Editors’ note: As we head towards publication, we thought we would introduce our contributors.

Julie Reverb started writing ‘while in bed with a hangover in Spring 2012.’ She says she writes ‘intensely about nothing,’ purely for ‘punches and cadence.’ We believe her. You will too if you follow the trail of her work through some of the best writing venues out there: ‘Pound It’ in Squawk Back, ‘You’ve Got Something on Your Face’ in Calamari Press’ Sleeping Fish, ‘The Bad News First’ in 3:AM Magazine. It’s staggering to think she’s only been at it for a few years.

For gorse, Julie has written ‘Inverted Yearning,’ a sharp little story that pulls no punches:

Her dad’s death is neatly assuaged in a late-night murmuring era. It’s not yet complete, but there are crying walks, alone. He’d seen Roy Orbison once, at Caesars Palace. Cry-i-i-i-ing over you.
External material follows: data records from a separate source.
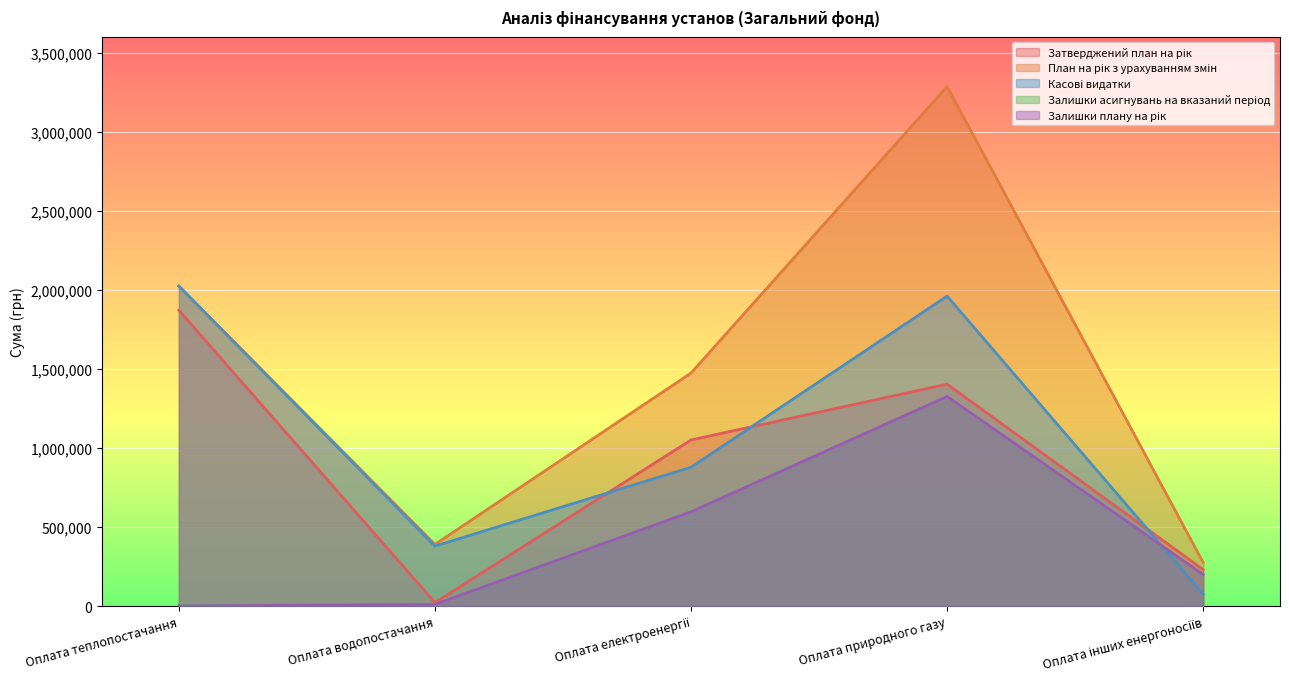

Between Оплата природного газу and Оплата електроенергії, which is larger?

Оплата природного газу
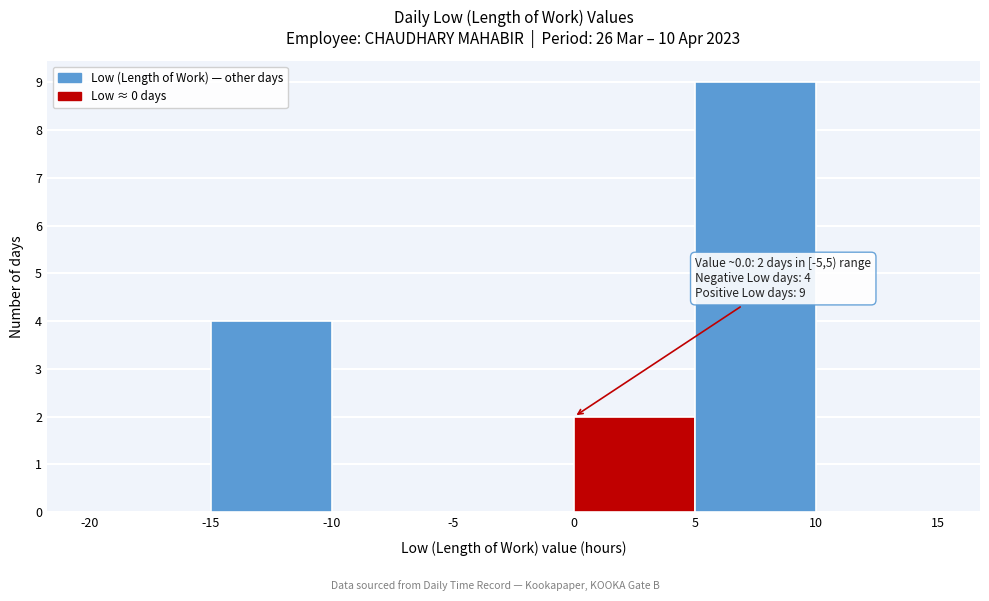

Which range on the x-axis has the tallest bar?

5 to 10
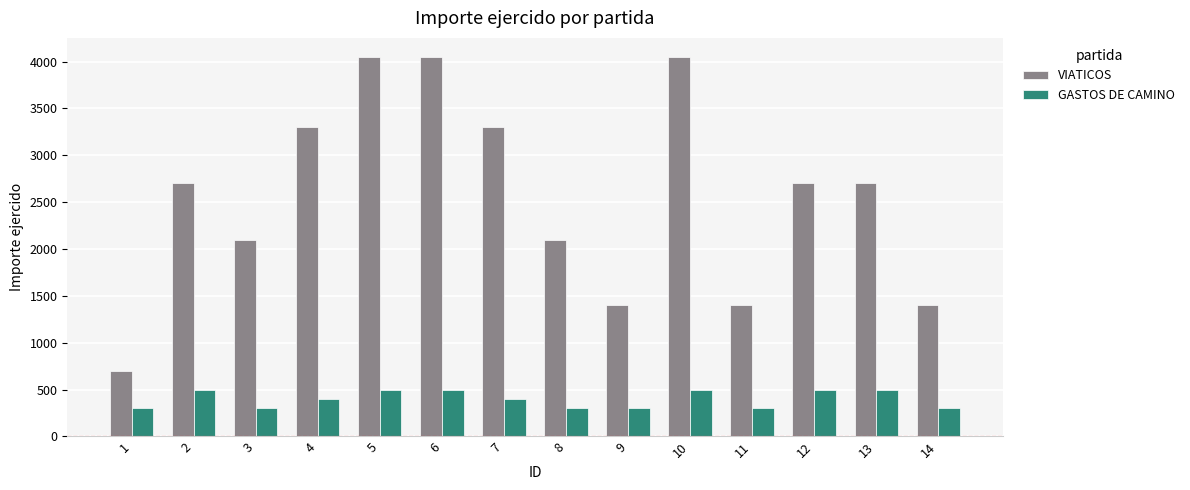

What is the minimum value for VIATICOS?

700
She smokes and watches and thinks on the family business. What will happen to them. The picture has bruised edges she cannot touch, not even with her ring finger. The rabbits aren’t moving and mum is stalling her words. They trail off in their unthinking, smoky letters across a dithering sky. Her dressing-gown belt wilts to the floor, a sigh across domestic tundra. Mum broods in her tea-making. Pouring glides into tepid stirring then forgetting. Where are the biscuits – did she leave them in the car? Did she buy any? They sit apart while the dog concedes into a quarter circle. Deciding against life, dreaming the end.